How this entrepreneur is empowering women with her financial advice app
When it comes to managing finances, many women have been sidelined and made spectators. Because of this, they are often less informed about the way money works, and bear the brunt of the financial consequences, if life takes unexpected turns.
Aiming to make fundamental changes and educate women about finances, 32-year-old Hena Mehta launched Basis in 2018. Basis provides an app - that offers basic knowledge about money management and customised financial advice. The platform is powered by “highly targeted content” and encourages community engagement. Basis is currently angel-funded and is pre-revenue.
"With Basis, we want to give her all the tools - crisp, jargon free content, a powerful community to discuss money related matters, and guided investing so she can take charge of her own finances,” Hena says.
Basis targets working women in Tier 1 and Tier 2 cities who are independent in thinking, but lack complete financial independence. These women are either salaried, freelancers, or entrepreneurs. The app covers various topics across financial education, and life situations that impact finances in a simple and friendly manner.
“Our customers have loved our learning modules on the basics of money management. They make full use of the Basis community which offers the perfect space to discuss life and money. The guided investments recommendation platform also provides personalised advice on how to invest,” Hena adds.
Since its launch, Basis has garnered over 3,000 users, and sees 60 percent active users every day. The app is currently available on the Google Play Store.
Women and finance
According to Hena, the challenges that women face with money are quite different compared to men. Although statistically, women live longer, have higher healthcare costs, tend to take more career breaks, and encounter gender pay gap, most financial services are designed for men, and offer very generic solutions that don't include the needs of women, she adds.
Hena also points out that very few women in India invest their money in equities, despite the abundant research that suggests women are better at investing.
“The fact that all financial products are defaulted to men, does not make it appealing to India's women investors.”
The road to entrepreneurship
Brought up in Bengaluru, Hena, pursued computer science at the University of Pennsylvania and spent the first five years of her career building technology products at Goldman Sachs.
In early 2014, intrigued by the buzzing startup ecosystem in Bengaluru, she decided to take a leap of faith, and sold all her belongings in New York, and booked a one-way ticket back home. Soon, she found a fit at Ezetap, then a series B funded startup, and spent 2 years working as a product manager.
While at Ezetap, Hena decided to pursue an MBA after she realised how much she still needed to learn about running a company. While pursuing her degree, Hena also worked as a product manager in San Francisco, where she built products in the lending space. After finishing her MBA, she returned to Bengaluru, and set foot into the world of entrepreneurship with Basis.
“Being an entrepreneur requires a ton of grit, tenacity and resilience, and I’ve been working on developing those qualities over the last several months. It also takes a village. Your support system is everything, both professionally and personally,” Hena adds.

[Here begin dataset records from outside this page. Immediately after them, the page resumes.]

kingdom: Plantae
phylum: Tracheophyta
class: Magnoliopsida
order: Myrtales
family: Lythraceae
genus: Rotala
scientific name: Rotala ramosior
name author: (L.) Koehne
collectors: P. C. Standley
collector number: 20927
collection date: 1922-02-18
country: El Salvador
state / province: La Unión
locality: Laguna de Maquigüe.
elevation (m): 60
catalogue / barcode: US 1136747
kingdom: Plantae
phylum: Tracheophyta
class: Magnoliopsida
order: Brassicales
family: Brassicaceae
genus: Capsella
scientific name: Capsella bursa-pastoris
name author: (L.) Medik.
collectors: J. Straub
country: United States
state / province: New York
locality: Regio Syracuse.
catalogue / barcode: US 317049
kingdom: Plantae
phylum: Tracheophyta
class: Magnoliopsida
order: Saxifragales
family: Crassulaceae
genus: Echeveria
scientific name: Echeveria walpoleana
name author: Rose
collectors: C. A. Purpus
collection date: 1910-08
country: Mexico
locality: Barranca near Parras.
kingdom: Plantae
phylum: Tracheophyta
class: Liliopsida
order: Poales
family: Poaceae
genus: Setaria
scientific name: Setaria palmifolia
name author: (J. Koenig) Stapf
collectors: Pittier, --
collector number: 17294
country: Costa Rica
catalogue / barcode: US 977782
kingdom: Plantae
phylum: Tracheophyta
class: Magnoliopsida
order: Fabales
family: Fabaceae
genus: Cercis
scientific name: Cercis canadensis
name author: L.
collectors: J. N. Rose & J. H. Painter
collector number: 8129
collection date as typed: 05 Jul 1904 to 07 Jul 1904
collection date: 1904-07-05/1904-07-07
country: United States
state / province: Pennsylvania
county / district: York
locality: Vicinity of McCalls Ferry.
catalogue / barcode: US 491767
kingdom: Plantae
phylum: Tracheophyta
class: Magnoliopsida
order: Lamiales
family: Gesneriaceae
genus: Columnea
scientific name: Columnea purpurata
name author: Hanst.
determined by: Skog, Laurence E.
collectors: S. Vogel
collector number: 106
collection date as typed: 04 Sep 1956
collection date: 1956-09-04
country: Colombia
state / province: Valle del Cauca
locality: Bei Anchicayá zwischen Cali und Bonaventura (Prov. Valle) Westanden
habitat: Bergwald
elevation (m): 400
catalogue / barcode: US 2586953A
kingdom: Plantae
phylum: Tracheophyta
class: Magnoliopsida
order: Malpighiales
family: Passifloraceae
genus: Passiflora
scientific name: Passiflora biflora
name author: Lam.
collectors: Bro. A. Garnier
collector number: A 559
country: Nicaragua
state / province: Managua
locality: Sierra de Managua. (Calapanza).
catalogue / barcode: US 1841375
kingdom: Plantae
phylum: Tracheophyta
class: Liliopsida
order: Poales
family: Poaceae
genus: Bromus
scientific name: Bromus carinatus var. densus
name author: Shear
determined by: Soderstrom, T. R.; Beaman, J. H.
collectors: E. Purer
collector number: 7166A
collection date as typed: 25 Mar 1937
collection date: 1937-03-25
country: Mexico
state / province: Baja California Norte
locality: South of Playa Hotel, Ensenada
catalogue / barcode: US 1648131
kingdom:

And while entrepreneurship is a hard journey, she says it is extremely rewarding. She loves hearing positive feedback from Basis customers, and says it’s even better when she hears that they refer the platform to their friends. She adds that her eight-member team also make her love going to work every day.
For the past five years, Hena has also been heading the LeanIn Women Bengaluru chapter, which focuses on empowering women, as her passion project.
Hena envisions Basis becoming the one destination for women to rely on when it comes to anything finance-related: be it advice, a peer group, or guidance.
“I strongly believe we need to have a strong ecosystem that supports women entrepreneurs. We need many more women in VC. We also need to start enhancing the sisterhood culture among women. Let’s have each other’s backs, no matter what,” she adds.
And while spearheading projects as an entrepreneur is important, Hena also believes one needs to dedicate time to themselves.
To keep herself balanced, she also spends her time doing yoga, getting eight hours of sleep every day, and cherishing moments with her loved ones. “Without those three things,” Hena says, “I would definitely burn out.”